- **Task details**: Give the lines from the one containing "scientific name: Boloria epithore" through the end of the material, both ends included, as a Markdown table with the columns Row and Line. Number each row and leave out any blank lines.

(Data entries)
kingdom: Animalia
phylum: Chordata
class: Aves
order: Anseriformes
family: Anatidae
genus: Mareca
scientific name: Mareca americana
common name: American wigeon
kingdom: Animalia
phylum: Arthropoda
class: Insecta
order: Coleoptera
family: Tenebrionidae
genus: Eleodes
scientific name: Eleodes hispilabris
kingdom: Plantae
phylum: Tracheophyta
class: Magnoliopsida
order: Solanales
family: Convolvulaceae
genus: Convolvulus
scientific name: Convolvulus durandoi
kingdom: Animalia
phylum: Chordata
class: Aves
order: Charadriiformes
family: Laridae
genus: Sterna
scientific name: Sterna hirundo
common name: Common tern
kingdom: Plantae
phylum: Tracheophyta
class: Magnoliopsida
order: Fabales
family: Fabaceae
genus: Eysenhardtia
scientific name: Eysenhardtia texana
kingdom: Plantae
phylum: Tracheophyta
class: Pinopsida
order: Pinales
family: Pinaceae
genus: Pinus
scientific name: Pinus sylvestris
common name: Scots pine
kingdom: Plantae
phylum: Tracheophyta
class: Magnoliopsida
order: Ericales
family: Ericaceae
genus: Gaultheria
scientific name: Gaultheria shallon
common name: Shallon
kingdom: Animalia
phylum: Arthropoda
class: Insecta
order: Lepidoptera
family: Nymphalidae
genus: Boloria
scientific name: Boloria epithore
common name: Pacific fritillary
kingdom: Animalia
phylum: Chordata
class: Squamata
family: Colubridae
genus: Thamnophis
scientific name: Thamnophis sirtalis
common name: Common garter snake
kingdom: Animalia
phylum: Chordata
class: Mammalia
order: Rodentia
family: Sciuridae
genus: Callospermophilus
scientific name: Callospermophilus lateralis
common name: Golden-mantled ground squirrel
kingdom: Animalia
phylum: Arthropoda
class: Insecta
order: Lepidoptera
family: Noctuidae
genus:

- **Task answer**:
| Row | Line |
|---|---|
| 1 | scientific name: Boloria epithore |
| 2 | common name: Pacific fritillary |
| 3 | kingdom: Animalia |
| 4 | phylum: Chordata |
| 5 | class: Squamata |
| 6 | family: Colubridae |
| 7 | genus: Thamnophis |
| 8 | scientific name: Thamnophis sirtalis |
| 9 | common name: Common garter snake |
| 10 | kingdom: Animalia |
| 11 | phylum: Chordata |
| 12 | class: Mammalia |
| 13 | order: Rodentia |
| 14 | family: Sciuridae |
| 15 | genus: Callospermophilus |
| 16 | scientific name: Callospermophilus lateralis |
| 17 | common name: Golden-mantled ground squirrel |
| 18 | kingdom: Animalia |
| 19 | phylum: Arthropoda |
| 20 | class: Insecta |
| 21 | order: Lepidoptera |
| 22 | family: Noctuidae |
| 23 | genus: |